Cameron's lonely battle at EU summit

Britain's prime minister has been vociferously opposed to Jean-Claude Juncker's candidacy to head the European Commission. He appears headed for a very public defeat.

Yves Logghe
Lithuania's President Dalia Grybauskaite, left, talks with British Prime Minister David Cameron, center, and Denmark's Prime Minister Helle Thorning-Schmidt, during an EU Summit meeting in Brussels on Friday.

British Prime Minister David Cameron is facing one of the most public defeats of his career in his opposition to whom will next head the European Commission.

His insistence that Jean-Claude Juncker is the wrong man for the job, despite the fact that most European Union leaders have rallied around the former prime minister of Luxembourg, has left Mr. Cameron isolated. Germany's Die Welt newspaper labeled him “the loneliest man in Europe.”

Heading into the EU summit today, where the nomination of Mr. Juncker could be sealed, Cameron did not back down, but pushed even harder, positioning himself for a humiliating setback.

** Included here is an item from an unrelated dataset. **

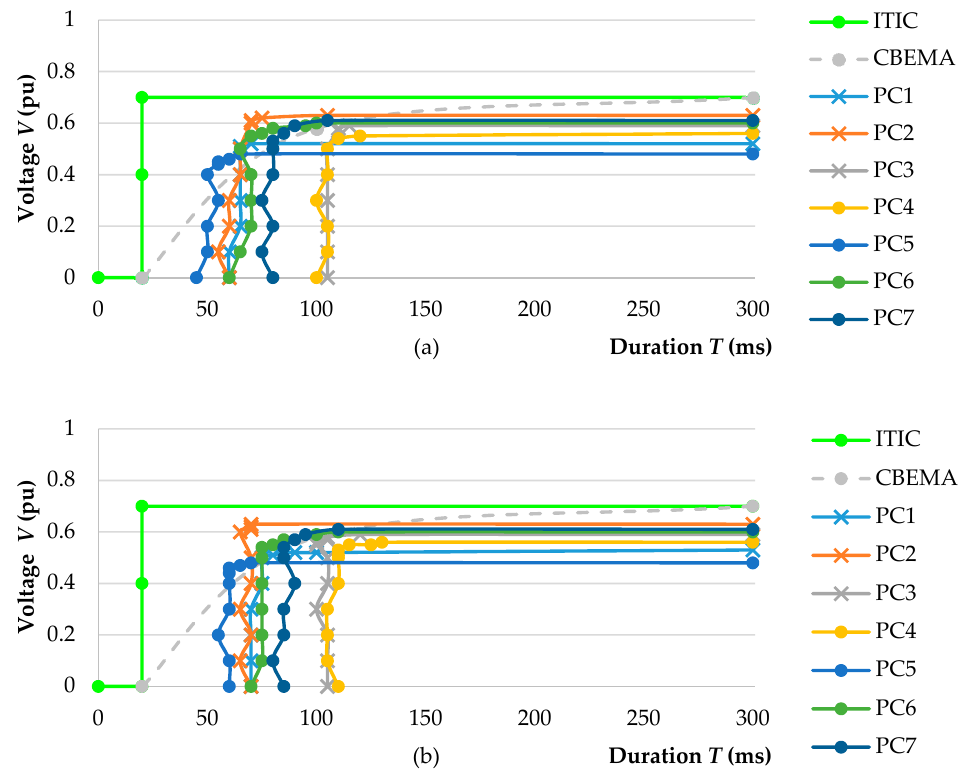
Figure 3. Voltage–tolerance characteristic of personal computers: ( a ) at phase instant of voltage 0° and ( b ) at phase instant of voltage 90°.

“It’s the wrong person,” Cameron said in Brussels, insisting that he was standing on principle. “Jean-Claude Juncker has been at the heart of the project to increase the power of Brussels and reduce the power of nation states for his entire working life. He’s not the right person to take this organization forward.”

But as the Monitor wrote yesterday, the debate over Juncker’s nomination, which has become the talk of the town in European capitals, has implications far beyond just Cameron himself.

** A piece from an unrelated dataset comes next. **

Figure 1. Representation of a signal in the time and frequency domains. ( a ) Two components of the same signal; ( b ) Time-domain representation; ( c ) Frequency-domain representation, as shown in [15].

It “ has institutional and political implications for the EU. The showdown over his candidacy is testing the rules of democracy in Europe, and could ultimately harm the EU by putting Britain a step closer to leaving the organization.” 

Under pressure from euroskeptics in Britain who handily won  European parliamentary elections in May, Cameron has promised Britons that he will push to reform the EU and then hold a referendum in 2017 (if he’s re-elected in 2015) on whether they want to remain part of the 28-member bloc. He believes that Juncker stands in the way of reform that he says the EU desperately needs.

But as John Kornblum, the former US ambassador of Germany, said, if Cameron's intransigence hurts him on the Continent, it also could claim another victim: German Chancellor Angela Merkel. Germany is much stronger with Britain as an EU member.

“Cameron is out there all by himself, and it hurts Merkel, too,” says Mr. Kornblum said. “They are each in a very uncomfortable position and they can’t get themselves out.”